Vom Schützenwesen begeistert Quakenbrücker sägt Königsadler aus Eschenholz

Von Alexandra Lüders


Quakenbrück. Schon seit Jugendtagen interessiert sich Hans-Joachim Sieveke für das Schützenwesen. Durch diese Leidenschaft ist der Handwerker zu einem weiteren Hobby gekommen: Er sägt Holzadler für die traditionellen Schießwettbewerbe.

Ende April ist im Altkreis Bersenbrück die Schützenfestsaison angebrochen. Die Veranstaltungen, bei denen mit der Armbrust auf Holzadler geschossen wird, haben in der Region eine lange Tradition. Doch wie und wo entstehen diese gefragten Trophäen eigentlich? Hans-Joachim Sieveke weiß es, denn er gehört zu den kreativen Adlerbauern – eine echte Rarität!

„Dass Holz ein wunderbarer Werkstoff ist, durfte ich als Kind und Jugendlicher schon früh erfahren. In der Tischlerei meiner Pflegeeltern in Molbergen erlernte ich schließlich dieses Handwerk. In meinem gesamten Arbeitsleben hatte ich es überwiegend mit diesem Material zu tun“, erzählt Jochen Sieveke, warum er von Kindesbeinen an ein Faible für Holzarbeiten hat. In seiner Freizeit widmet sich der 70-Jährige seit seinem 15. Lebensjahr dem Schützenwesen und ist schließlich zum Schießmeister des Schützenvereins Hengelage-Brokstreek avanciert. Nach 30 Jahren wurde Sieveke 2006 zum Ehrenschießmeister vom Königs-Adler ernannt. Zahlreiche Pokale und Ehrenmedaillen erinnern an seine aktive Zeit als erfolgreicher Schütze, als er selbst mit der Armbrust den Holzadler vom fünf Meter hohen Mast holte.

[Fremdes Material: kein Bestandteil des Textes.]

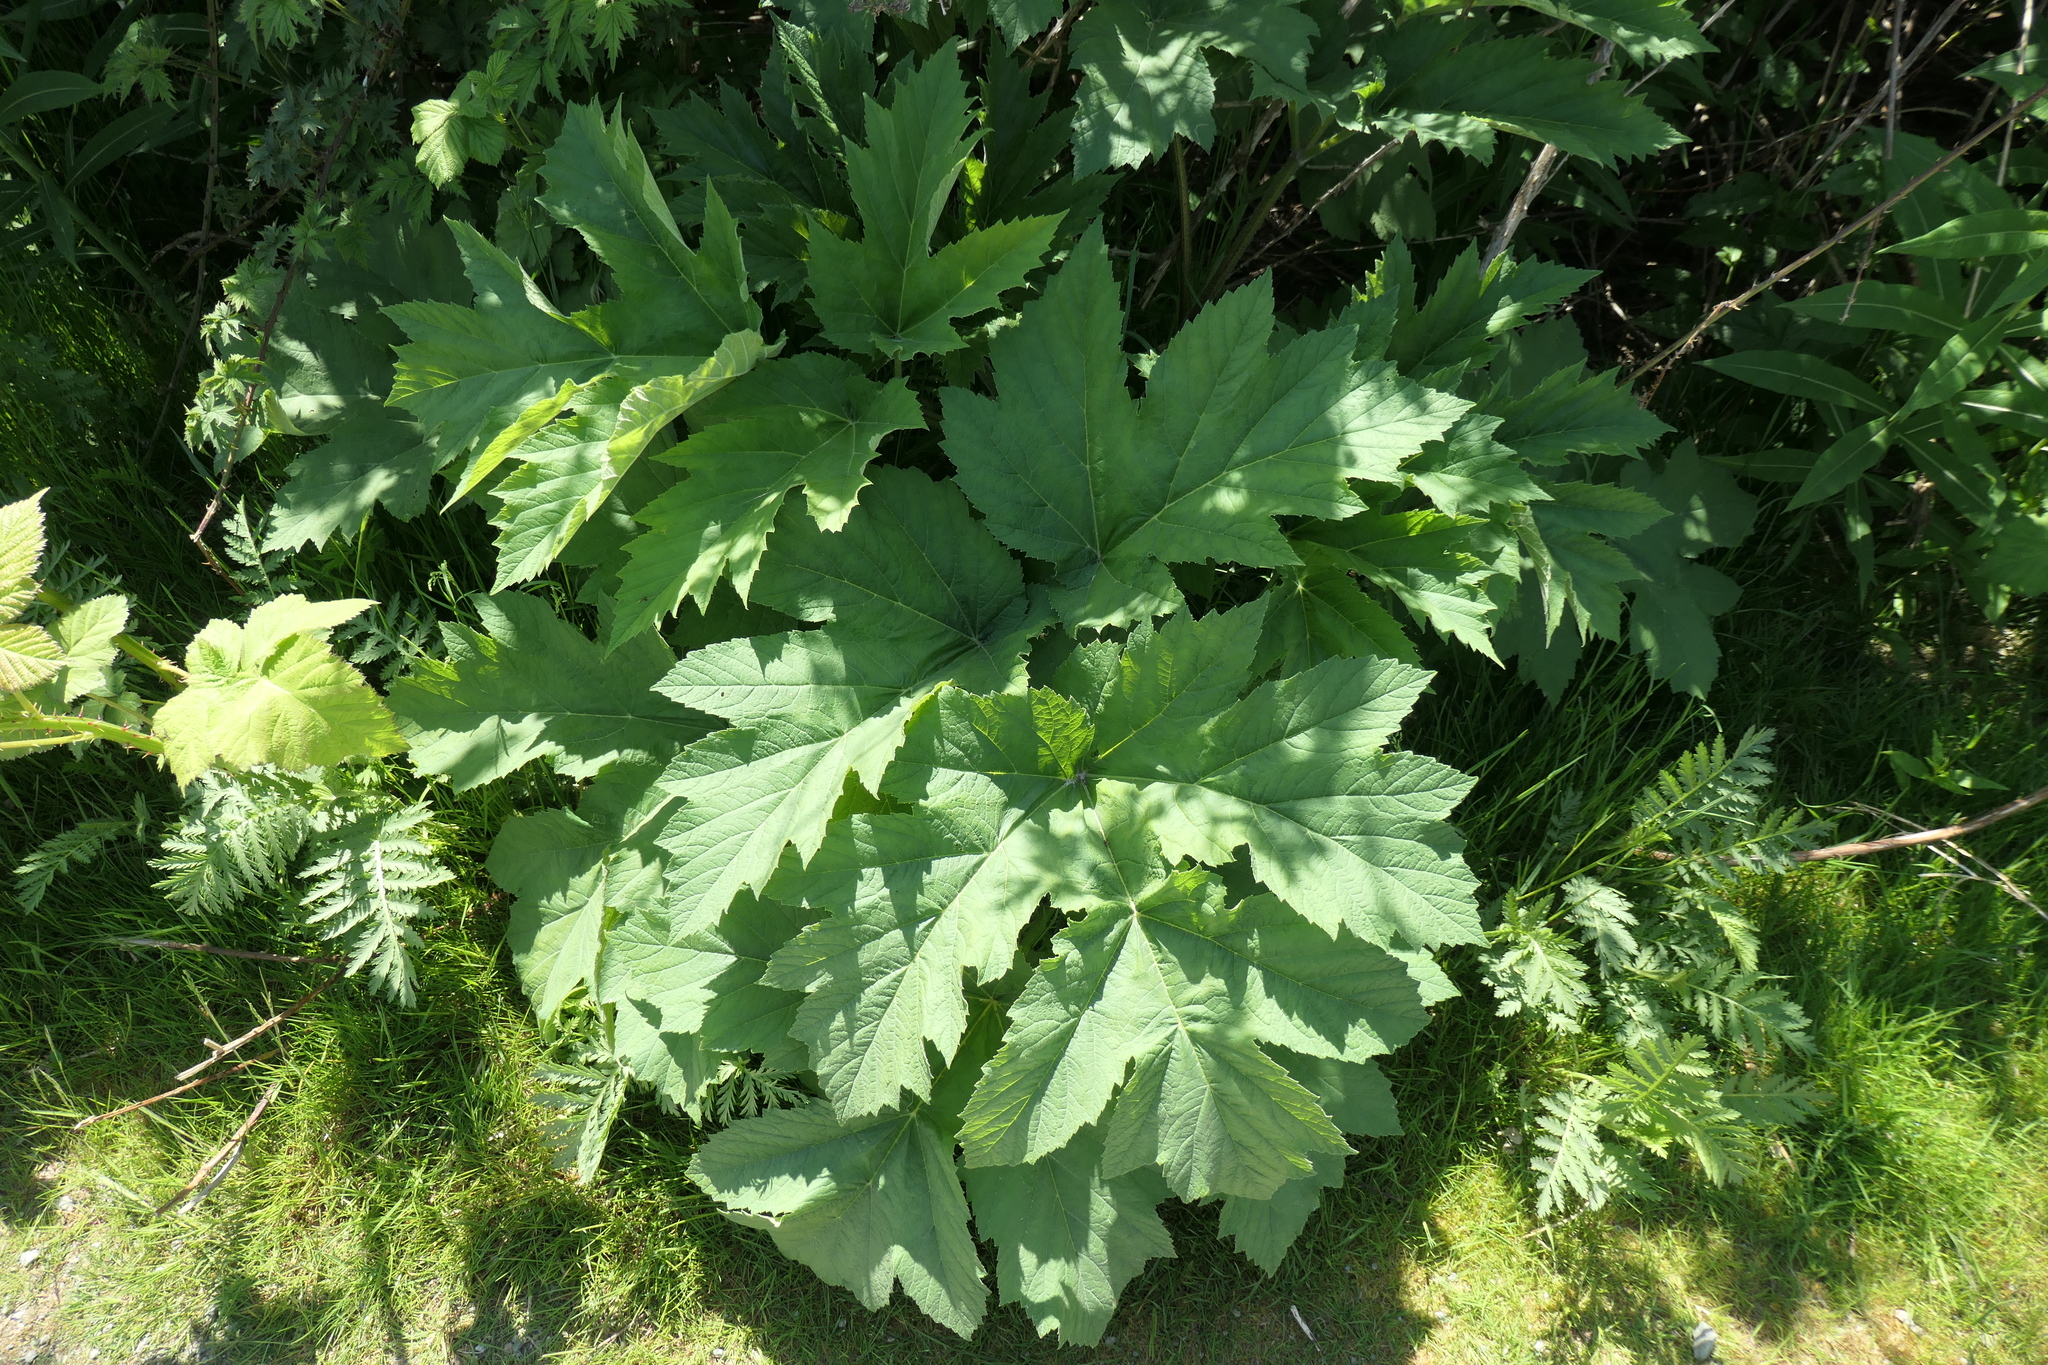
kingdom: Plantae
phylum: Tracheophyta
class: Magnoliopsida
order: Apiales
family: Apiaceae
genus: Heracleum
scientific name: Heracleum maximum
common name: American cow parsnip
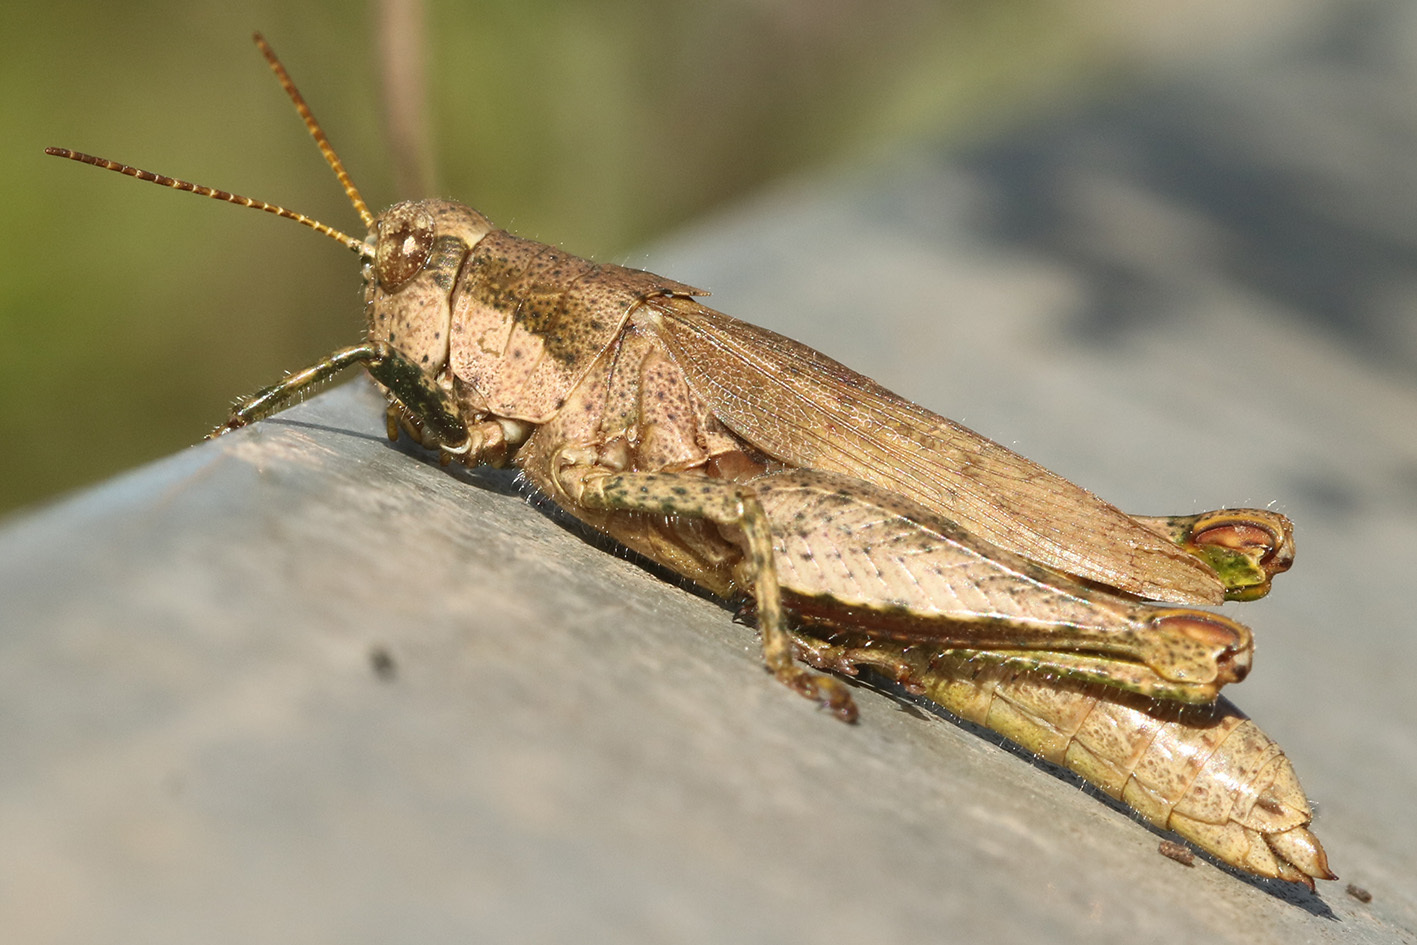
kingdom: Animalia
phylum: Arthropoda
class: Insecta
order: Orthoptera
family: Acrididae
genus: Ronderosia
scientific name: Ronderosia bergii
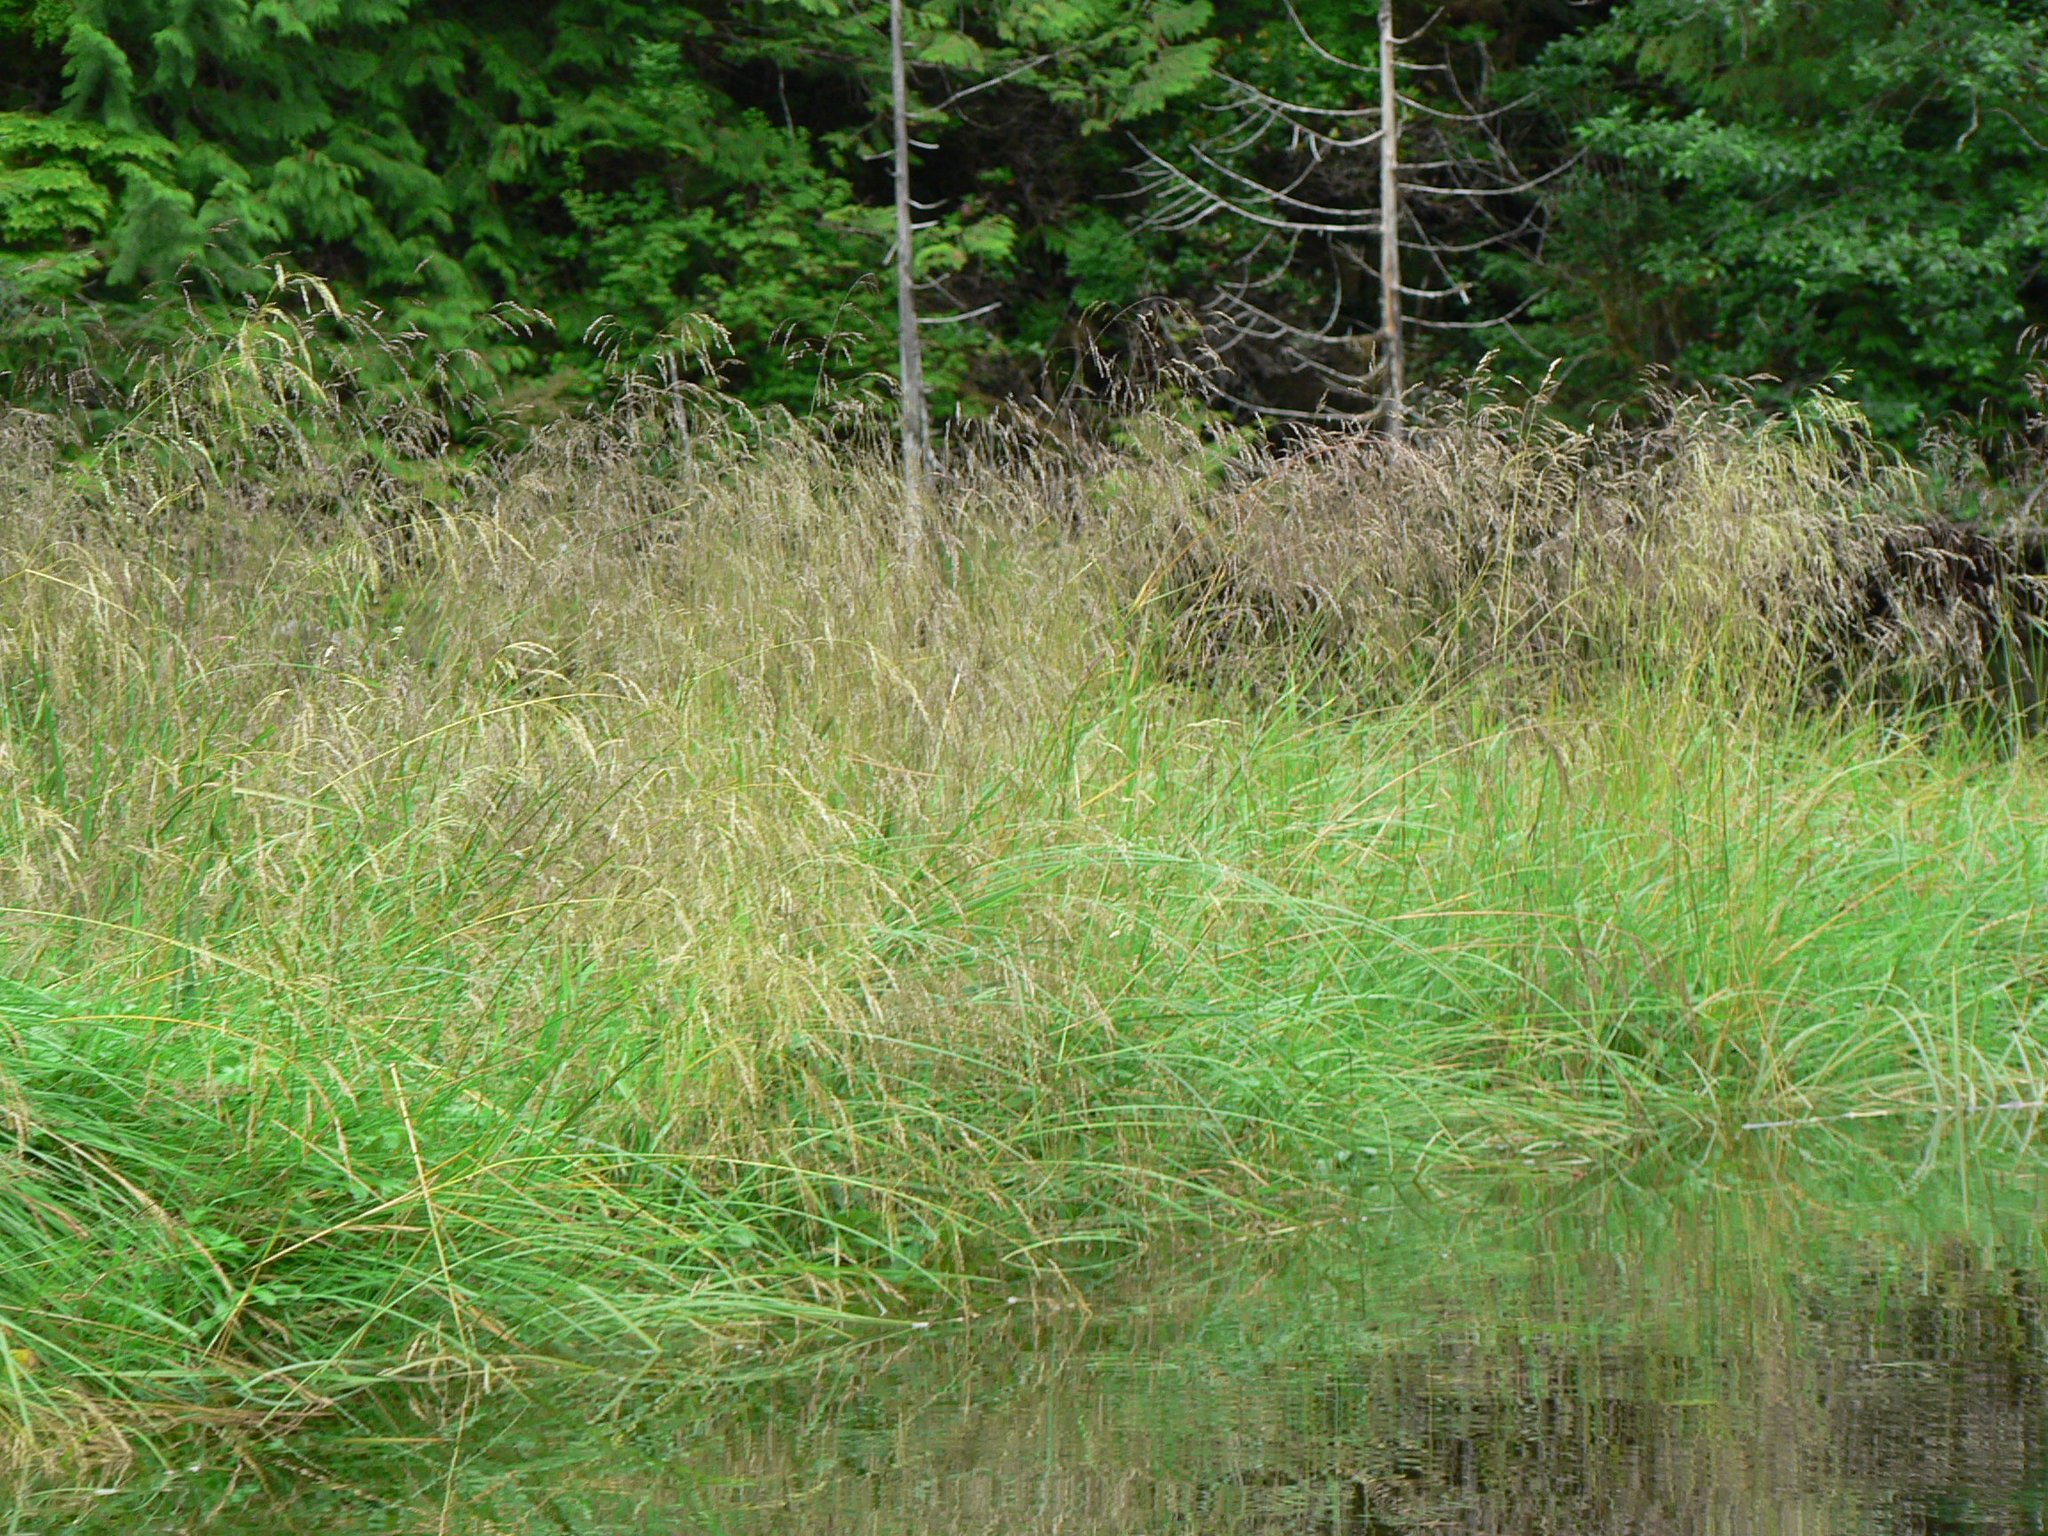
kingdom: Plantae
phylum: Tracheophyta
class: Liliopsida
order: Poales
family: Poaceae
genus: Deschampsia
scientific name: Deschampsia cespitosa
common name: Tufted hair-grass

„Das hat mich immer fasziniert“

„Mit der Armbrust die großen Holzvögel von der Stange zu schießen, das hat mich immer fasziniert. Eines Tages kam ich auf die Idee, diese Adler selbst zu bauen. Das kam auch meiner Leidenschaft für das kreative Arbeiten mit Holz entgegen“, schildert Sieveke, wie er vor 20 Jahren begann, sich eine kleine Hobbywerkstatt aufzubauen. Seine Schützenbrüder freuten sich, denn es gibt immer weniger Adlerbauer, verrät er. „Zur Herstellung gehört auch das Anfertigen von Schablonen, das Zusägen der verschiedenen Teile und das Beschnitzen, Schleifen, Beizen und Bemalen der Modelle. Jeder Adler ist ein Unikat und mit verschiedenen Symbolen wie dem Zepter, dem Reichsapfel und der Krone ausgestattet“, verweist der Quakenbrücker auf die einzelnen Arbeitsgänge. Seine Schablonen verwendet er dem Anlass entsprechend in verschiedenen Größen: Für den großen Königs-, den Kinder- oder Jungschützenadler sowie den Gästekönigsadler. Da im Schützenverein Hengelage auch der Kalberkönig, die Poggenkönigin und der Geflügelkönig ausgeschossen werden, hat Sieveke sein Repertoire an Schablonen erweitert.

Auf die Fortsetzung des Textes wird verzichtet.